Concentration models vs. mechanism models

Say, you like fishing, and after fishing in a variety of ponds, you happen to just establish that in some ponds, you are more likely to catch fish. You remember those ponds by remembering the route to those ponds, however, the route itself bears no explanatory power of why in those ponds you are more successful. That is the principle behind a concentration model. Many (current) marketing models can be referred to as concentration models: within certain combinations of (simple) demographic variables, there seems to be a higher uptake. This has some stability over time, and hence, one can make use of this when scoring. The lift of those models is high enough to make the marketing business case (say, a lift of 3-5 for the first 30%), however, with the typically low base rate of campaigns, the false positive rate can be as high as 90%.

In contrast, there is a type of model that can be referred to as mechanism model. In a common predictive maintenance use case, one tries to predict to breakdown of equipment. Here’s the breakdown of a machine typically precedes by increased vibrations (caused by loose parts) or higher oil temperature (caused by soot deposit). A sensor picking up those measurements will yield high quality predictors, with very accurate models as result. The connection (vibrations - loose parts) or (higher oil temperature - soot deposit) can be establish by speaking with engineers. A way to look at this is to say that the engineers who developed the equipment knew that vibrations and oil temperature are important aspects to log, however, they lacked the ability to formally ‘convert’ the measurements to a propensity score.

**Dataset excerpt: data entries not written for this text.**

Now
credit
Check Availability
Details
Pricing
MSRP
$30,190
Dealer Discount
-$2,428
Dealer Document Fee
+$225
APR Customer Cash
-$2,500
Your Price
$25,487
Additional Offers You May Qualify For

In a way this is the correlation-causations discussion applied to modeling. It shows that correlation can be extremely useful (and profitable), however, when a high model quality is required (or expected), one needs to look for data that may contain traces of mechanisms. As an example, consider a bank who tries to predict mortgage uptake from a set of financial summaries. In order to improve prediction quality, they started monitoring transaction details, and more specifically, whether customers would start or extend year contracts. Clearly, a mechanism starts being in sight.

Businesses that are looking to advance in data science invariably expect models to be of ‘mechanism model’ quality, while their available data only gives rise to ‘concentration models’. Although the difference between a concentration model and a mechanism model is purely interpretational, using those terms helps talking about models, putting model performance in realistic relation with the available data.

Concluding remarks

It is difficult to give a comprehensive overview of all types of data set creations. For example, I recognize not having discussed is the case where there’s a product hierarchy available and one can take the product category level predictors as predictors to stabilize the predictions at product level. Those use cases maybe too specific and require a better understanding of the challenge at hand.

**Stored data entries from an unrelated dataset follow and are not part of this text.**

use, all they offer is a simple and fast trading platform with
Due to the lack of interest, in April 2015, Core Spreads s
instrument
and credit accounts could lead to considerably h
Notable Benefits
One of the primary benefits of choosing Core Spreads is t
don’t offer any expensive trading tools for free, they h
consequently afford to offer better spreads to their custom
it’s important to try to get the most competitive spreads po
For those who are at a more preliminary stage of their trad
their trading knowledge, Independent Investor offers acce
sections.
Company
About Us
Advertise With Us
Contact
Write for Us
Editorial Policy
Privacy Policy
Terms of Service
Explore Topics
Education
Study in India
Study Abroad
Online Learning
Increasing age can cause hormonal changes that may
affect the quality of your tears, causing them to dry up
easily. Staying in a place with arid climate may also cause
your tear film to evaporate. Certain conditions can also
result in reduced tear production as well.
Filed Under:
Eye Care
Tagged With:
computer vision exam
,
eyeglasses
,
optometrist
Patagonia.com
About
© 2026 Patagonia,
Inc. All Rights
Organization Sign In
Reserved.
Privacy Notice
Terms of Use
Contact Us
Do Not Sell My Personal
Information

Overall, I find that the topics discussed in this article are always assumed to be known and well understood, however, when asking deeper, methods followed are more based on habituation and imitation rather than arguments or data.

Apart from the selection logic, I hope to have shown interesting visualizations that help to guide discussions around those topics. Although the algorithm side of machine learning is ever expanding in more complex approaches, the daily practice of a data scientist to build and tune those models is based on a surprising small number of (easy) principles. Those principles can and will be automated (once more: look at the caret package in R and alike). The data scientist who does not want to become obsolete, will have to develop the creative skills to frame a business challenge in such a way that the resulting dataset will be able to give new and valuable answers.